The department said it has used social media to reach Californians with health cautions about fire cleanup and air quality.
Currently, it does not distribute masks or do on the ground outreach, leaving that to local agencies such as fire departments and cities, but it does provide masks to local governments that request them.
The Trump administration’s secretary of Health and Human Services, Alex Azar, declared the California wildfires a public health emergency on Tuesday, saying that would allow “greater flexibility” in assisting wildfire survivors. One example: allowing displaced Medicare and Medi-Cal patients to receive care from doctors who may not be certified as Medicare or Medi-Cal providers.
“The problem unfortunately is that these fires have become year-round,” said Avol. “Where we once thought about wildfires and smoke as extreme occasional events it’s becoming more of a common circumstance we have to deal with.”
After past fires, hospitalizations and emergency room visits for asthma, pulmonary disease and cardiovascular episodes have spiked.
“There’s not much we can do except reduce exposures,” said John Balmes, professor of medicine at UCSF and professor of environmental health sciences at UC Berkeley’s School of Public Health. “Once we have this bad air there is no magic way to clear it.”
Zucker said counties could create direct outreach because they know which census tracts have the greatest concentrations of, say, residents with asthma or those already in poor air-quality corridors.
He’s had time to think about this. His organization is based in Ventura County, where the Thomas Fire last year blazed through 300,000 acres and became the largest fire in the state’s history—only to be exceeded by the Mendocino Complex fire this year.

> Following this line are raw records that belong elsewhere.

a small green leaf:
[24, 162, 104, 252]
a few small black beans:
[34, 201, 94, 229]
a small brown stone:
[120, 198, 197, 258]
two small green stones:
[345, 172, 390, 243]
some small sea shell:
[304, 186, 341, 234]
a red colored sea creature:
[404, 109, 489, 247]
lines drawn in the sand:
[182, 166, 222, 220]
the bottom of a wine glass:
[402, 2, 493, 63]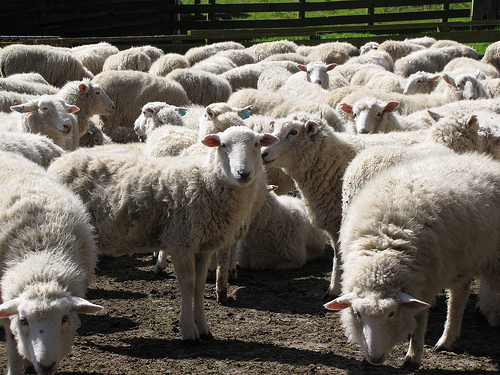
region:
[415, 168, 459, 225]
part of a sheep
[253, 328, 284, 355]
part of a shade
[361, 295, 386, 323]
head of a sheep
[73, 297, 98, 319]
edge of an ear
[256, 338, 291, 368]
part of a shade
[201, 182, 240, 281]
chest of a sheep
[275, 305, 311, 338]
part of a ground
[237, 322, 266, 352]
edge o a shade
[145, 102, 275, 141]
two sheep with blue ear tags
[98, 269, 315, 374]
muddy ground beneath sheep hooves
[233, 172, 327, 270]
a laying down sheep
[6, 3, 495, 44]
wooden slatted fence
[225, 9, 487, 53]
green grass growing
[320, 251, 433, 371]
fluffy faced sheep with its head down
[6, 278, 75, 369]
sheep with black dot on it's face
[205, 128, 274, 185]
sheep looking directly at camera man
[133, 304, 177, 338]
small spot of green grass in mud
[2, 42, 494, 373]
herd of sheep in a pen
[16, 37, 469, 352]
a group of sheep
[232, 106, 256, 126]
a small blue ear tag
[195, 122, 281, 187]
a white furry face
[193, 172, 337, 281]
a sheep laying down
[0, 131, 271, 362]
a couple sheep standing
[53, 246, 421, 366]
a few patches of grass in dirt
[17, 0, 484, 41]
a long wooden fence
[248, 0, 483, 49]
some grass in the background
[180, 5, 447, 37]
a few fence rails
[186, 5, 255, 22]
a shadow in the grass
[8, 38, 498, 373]
A heard of sheep.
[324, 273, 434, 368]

At that time his organization’s staff and volunteers passed out over 15,000 of the N95 respirator masks in neighborhoods and in the fields where farmworkers toiled while fires raged nearby. Zucker also met with local health and agriculture industry leaders after the fires to create a plan for the next time—although they didn’t know it would be this soon.
Those meetings did help, he said. Last week when the Woolsey Fire in Ventura and Los Angeles counties began, some farmers gave masks to their workers. But not everyone did, which is why he calls for a uniform state policy.
“When you have a population like farmworkers who are exposed to pesticides and then layer on top of that the cumulative issue of fire smoke and that they live in polluted neighborhoods to begin with, it’s a serious public health issue,” Zucker said. “And our agencies aren’t prepared to deal with it.”
He also advocates increasing health care access, which many people expect Gov.-elect Gavin Newsom to tackle in the new year. It matters here, Zucker says, because those most impacted often have little to no coverage—particularly homeless people and undocumented immigrants who spend most of their time outside in fields, on construction sites or as day laborers.
“When people are not getting preventative care and screenings, it could be difficult to catch those serious respiratory developments,” he said. “With this increase in wildfires and climate change, it requires us to start thinking and working beyond our usual silos and seeing something like health care as not just a health equity issue, but also as a climate issue and a disaster management issue.”